Eine teurere Geschichte
von Carlo Eggeling am 03.09.2023Seit 2010 hatten Ratsbücherei und Stadtarchiv einen gemeinsamen Leiter, das ist vorbei. Der bisherige Chef Dr. Thomas Lux soll sich künftig um anderes kümmern. Auf eine entsprechende Anfrage heißt es aus dem Rathaus: "Als Historiker ist Herr Dr. Lux bestens geeignet, sich der offenen Themen anzunehme. Zum Beispiel: systematische Erforschung der Lüneburger Straßen-, Gebäude- und Ortsnamen mit Fokus auf ihren Bezug zur Deutschen Kolonialgeschichte und der NS-Zeit (u.a. Hindenburgstraße), Arbeitskreis Erinnerungskultur/Textentwicklung für den Friedenspfad, Ehrenfriedhof Tiergarten, Rathaus-Geschichte etc)."
Was Politik und Verwaltung vorgeben, stößt nicht überall auf Zustimmung. Peter Asmussen, der gemeinsam mit anderen für die Vereinigung der Verfolgten des Naziregimes (VVN), zur Lüneburgs Zeit im Nationalsozialismus geforscht hat, sagt: "Ich weiß nicht, welche Straßennamen er noch erforschen soll." Über Hindenburg sei letztlich alles bekannt, andere Straßen seien bereits umbenannt worden. Strittig sei die Hinrich-Wilhelm-Kopf-Straße in Kaltenmoor. Doch auch da lägen die Fakten auf dem Tisch. Der Sozialdemokrat und erste niedersächsische Ministerpräsident war von 1939 bis 1943 im Auftrag der NS-Regierung als Vermögensverwalter im besetzten Polen aktiv unter anderem als „Treuhänder konfiszierter polnischer und jüdischer Güter“ und als Enteignungskommissar.
Auch die Kolonialgeschichte ist beleuchtet. Carl Peters aus Neuhaus bereicherte sich in Ostafrika, war verantwortlich für willkürliche Todesurteile an der Bevölkerung. "Seine" Straße am Zeltberg wurde in Albert-Schweitzer-Straße umbenannt. In der Michaeliskirche erinnern Schautafeln an Soldaten, die an den sogenannten Herero-Aufstand 1904 in Südwestafrika, heute Namibia, erinnern. Die Soldaten trieben Einheimische in die Wüste, wo sie verhungerten und verdursteten. Die Gemeinde selber erklärt das lange bekannte Schicksal.
Der "Friedenspfad" und seine "Beschriftung" ist ebenso seit Jahren Thema eines Arbeitskreises wie der Ehrenfriedhof im Tiergarten, der an das Morden an KZ-Häftlingen im April 1945 erinnert. Gerade hier haben VVN und Geschichtswerkstatt maßgebliche Impulse gegeben und vieles erforscht. Darüber hinaus hatte die Stadt den Historiker Dirk Stegmann beauftragt, Lüneburgs Weg in den Nationalsozialismus und die NS-Zeit selber zu beschreiben. Ein armdickes Werk liegt seit 2020 vor.

**ZEILEN**
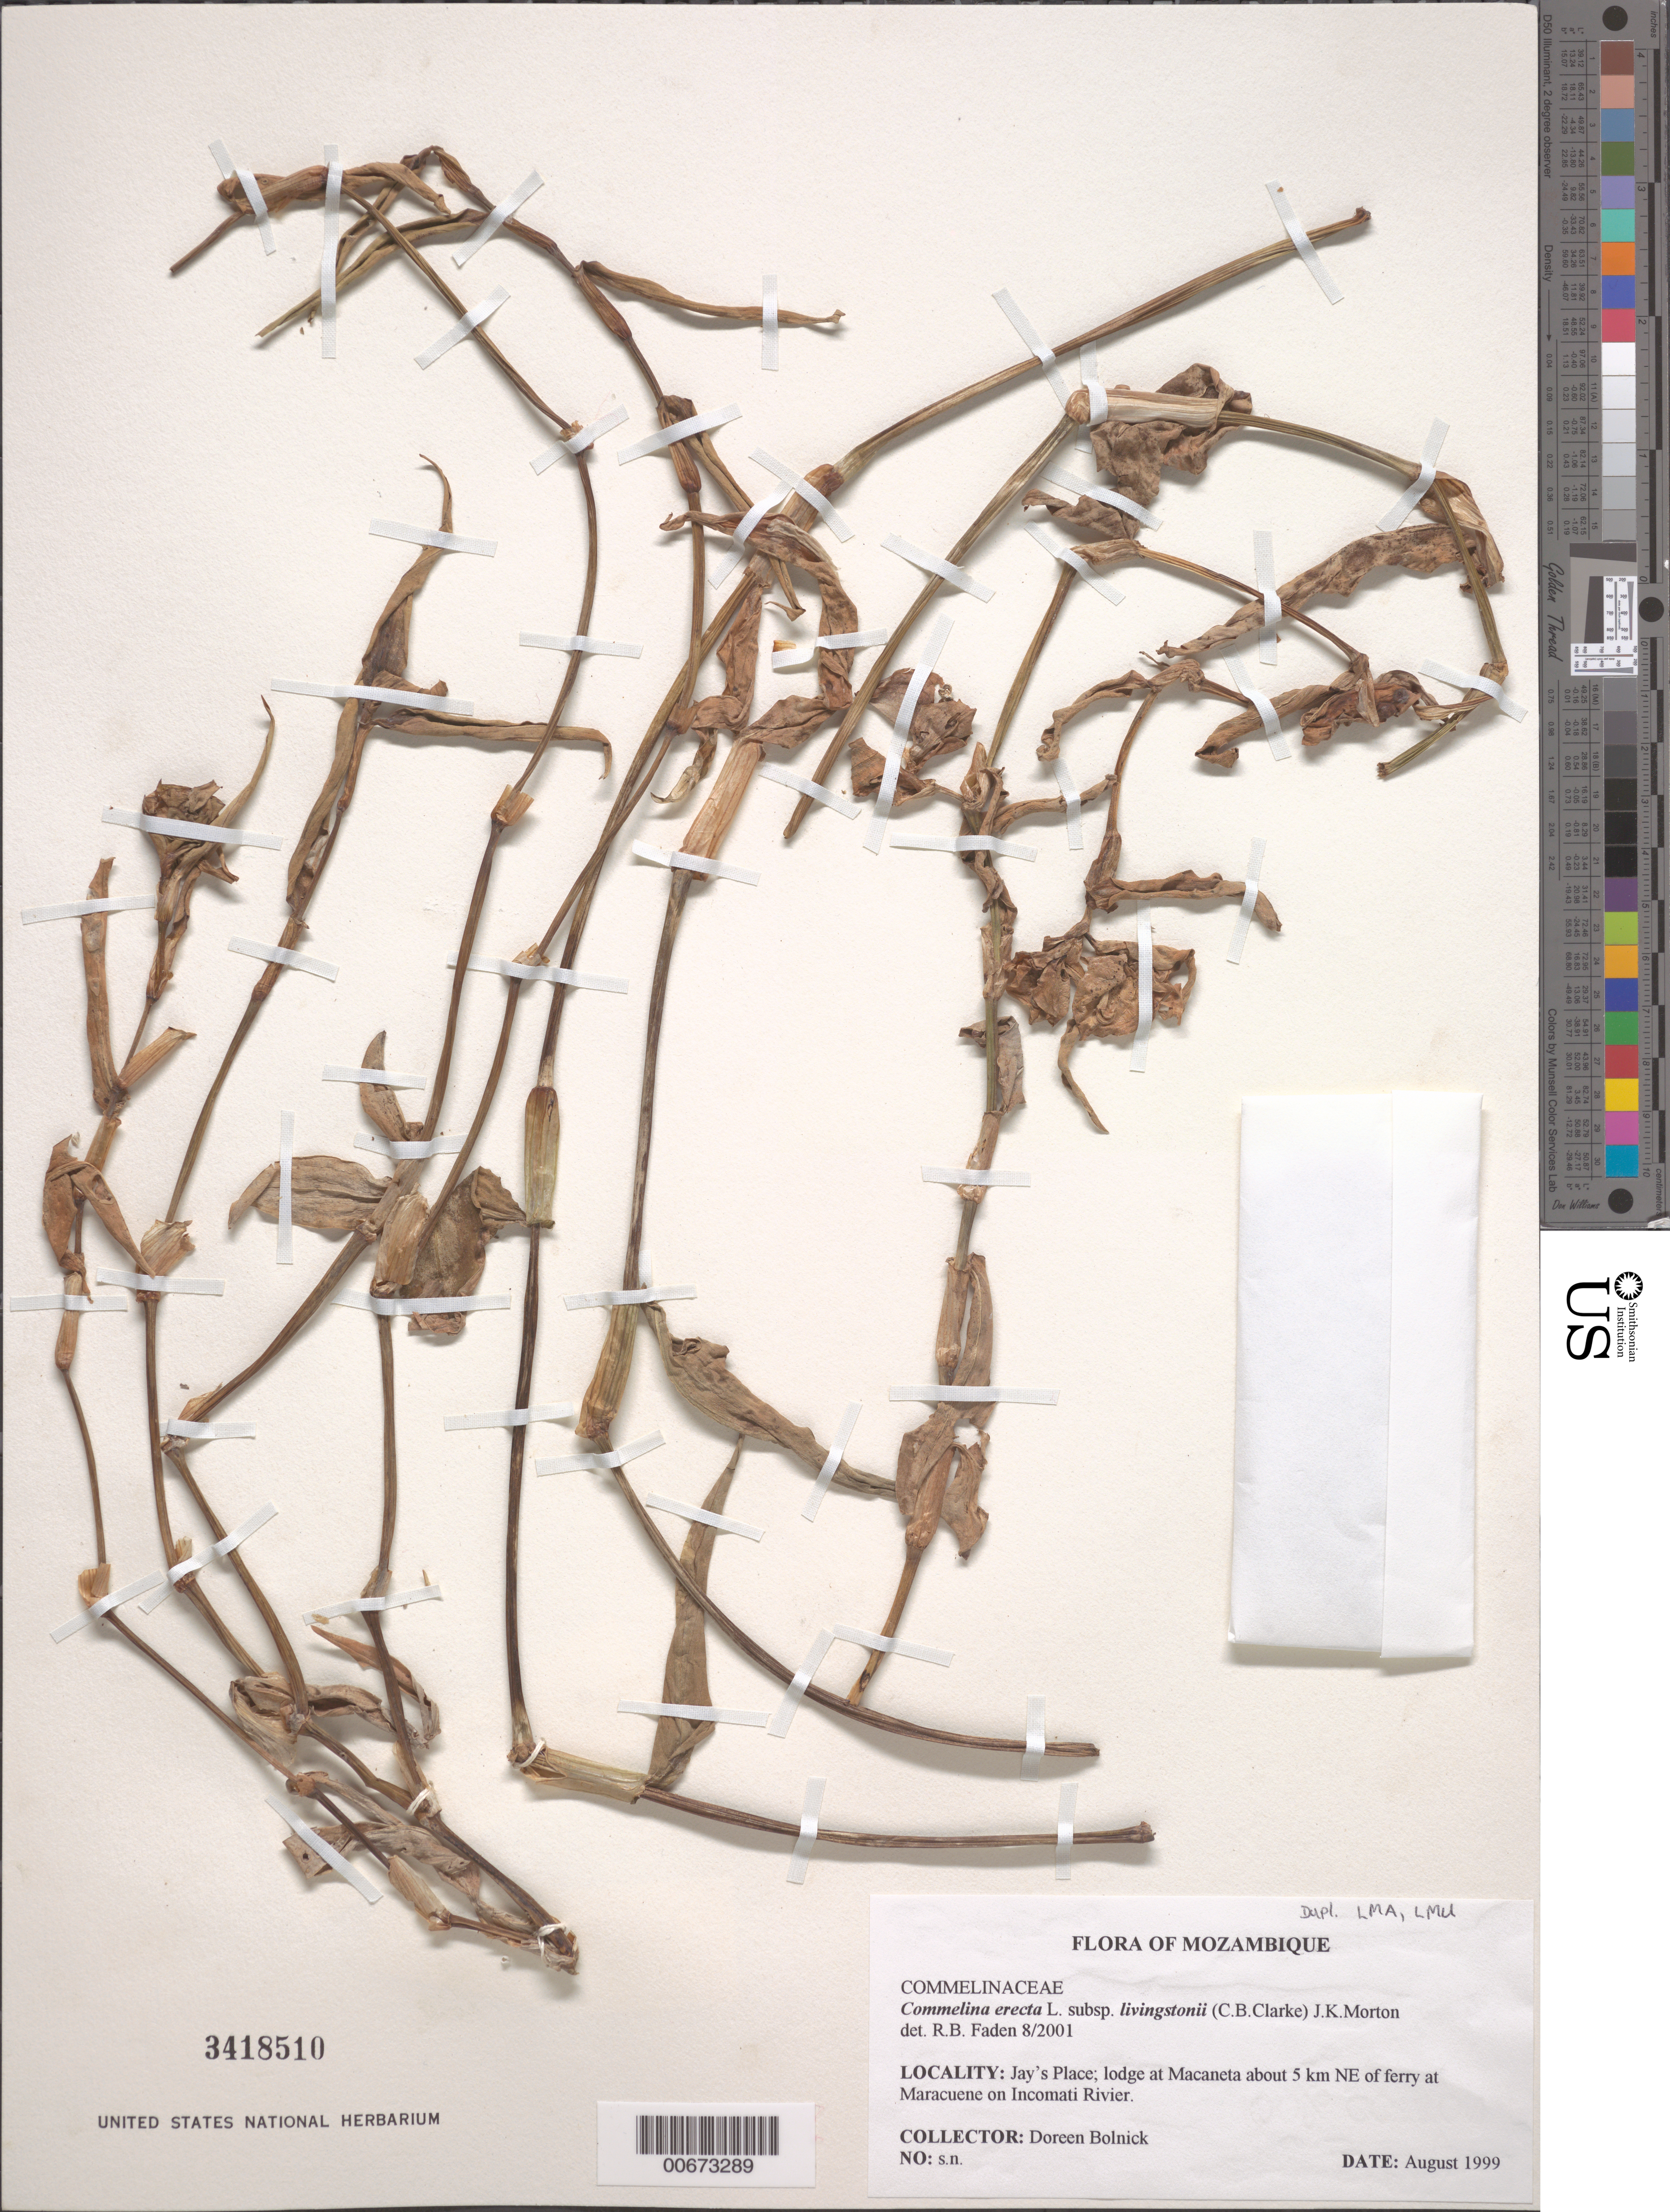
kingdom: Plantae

---

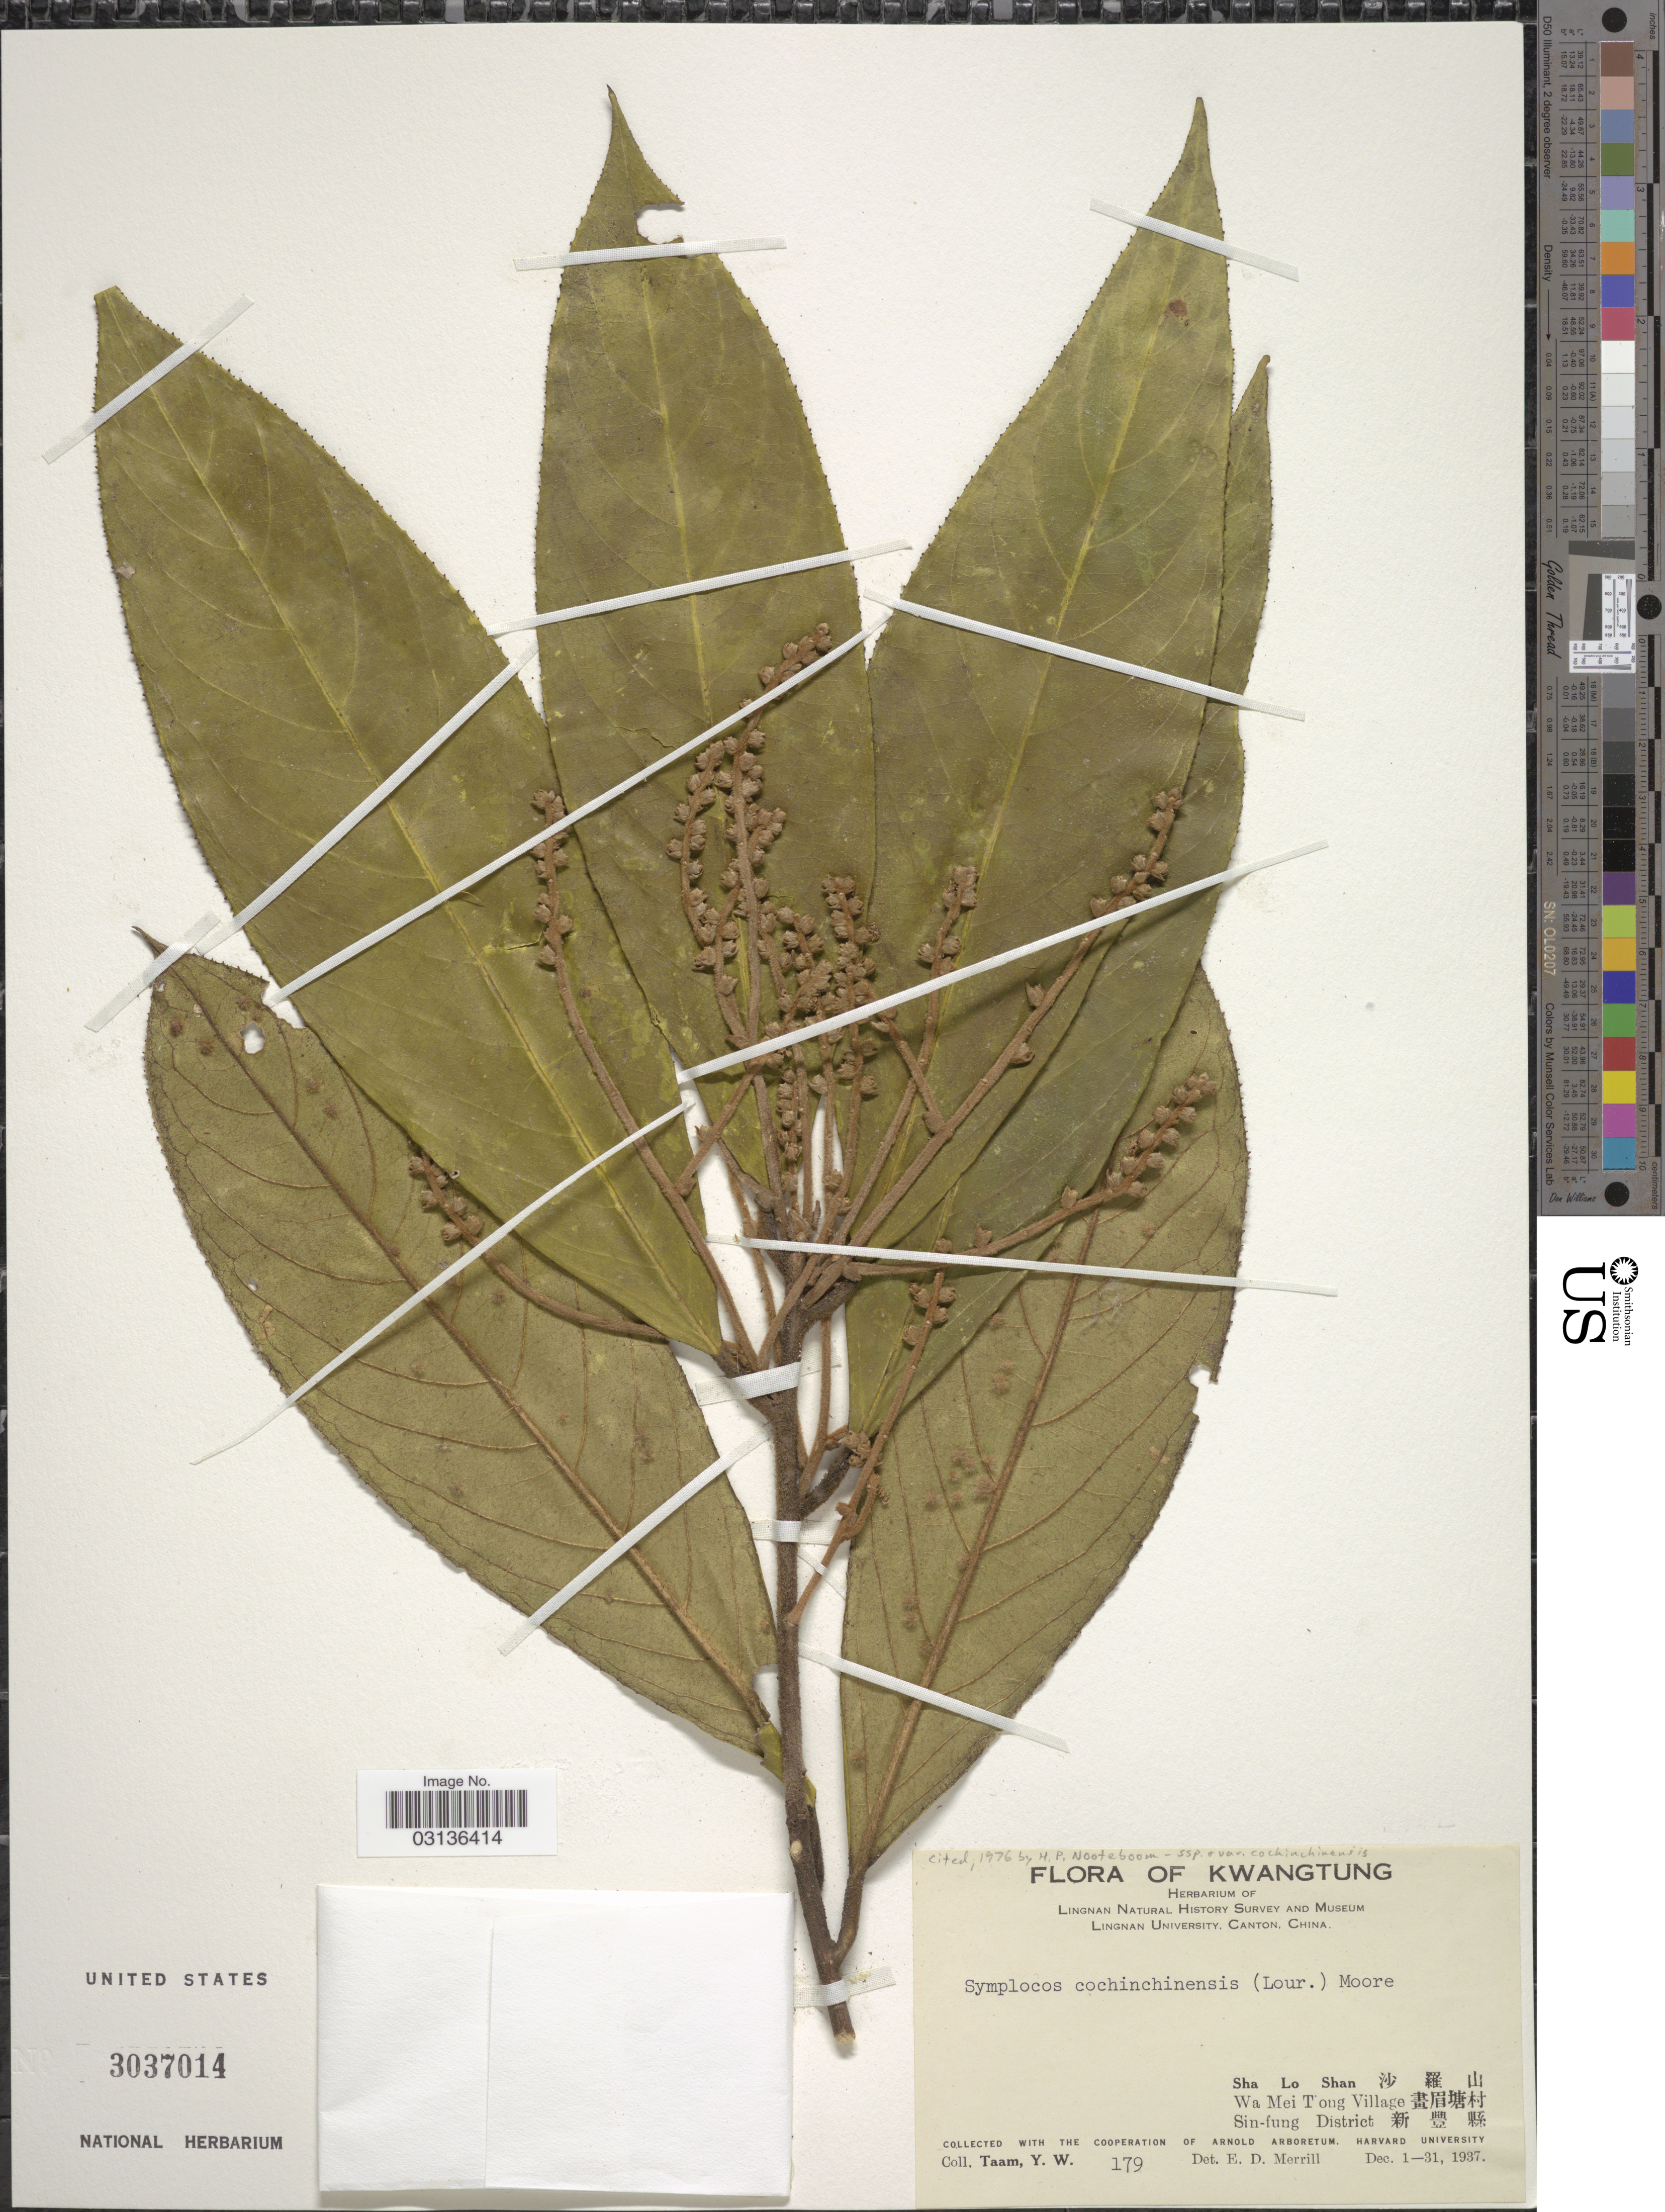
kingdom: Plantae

**ARBEITSAUFTRAG A**
Wie heißt laut dem Textabschnitt die Straße am Zeltberg heute, die früher nach Carl Peters benannt war?
**ARBEITSAUFTRAG B**
Zählen Sie alle Themen auf, die das Rathaus im Textabschnitt als Beispiele für die künftigen Aufgaben von Dr. Thomas Lux nennt.
**ARBEITSAUFTRAG C**
Schreiben Sie den Textabschnitt über Lüneburgs Umgang mit seiner NS- und Kolonialgeschichte nach dessen letztem Satz weiter.

**ANTWORT A**
Albert-Schweitzer-Straße.

**ANTWORT B**
- Systematische Erforschung der Lüneburger Straßen-, Gebäude- und Ortsnamen mit Fokus auf ihren Bezug zur Deutschen Kolonialgeschichte und der NS-Zeit (u.a. Hindenburgstraße)
- Arbeitskreis Erinnerungskultur/Textentwicklung für den Friedenspfad
- Ehrenfriedhof Tiergarten
- Rathaus-Geschichte

**ANTWORT C**
Zwar gebe es noch einiges zu erforschen, etwa das Los von Zwangsarbeitern und Homosexuellen in Lüneburg, sagt VVN-Mann Asmussen, doch die engagierten Gruppen der Laien-Historiker mit ihren beachtlichen Ergebnissen, hätten gern mitentschieden, wer denn da forscht: "Ein Zeitgeschichtler wäre richtig." Lux sei ein ausgewiesener Archivar, der auch oft unterstützt habe. Da sehe er eher die Aufgabe des Historikers Lux.
Asmussen nimmt die Uni ins Visier. Studenten könnten sich nicht mehr für Geschichte einschreiben, der Lehrstuhl sei aufgelöst und fehle. Vor Jahren habe es Forschungsprojekte zur Lokalgeschichte gegeben.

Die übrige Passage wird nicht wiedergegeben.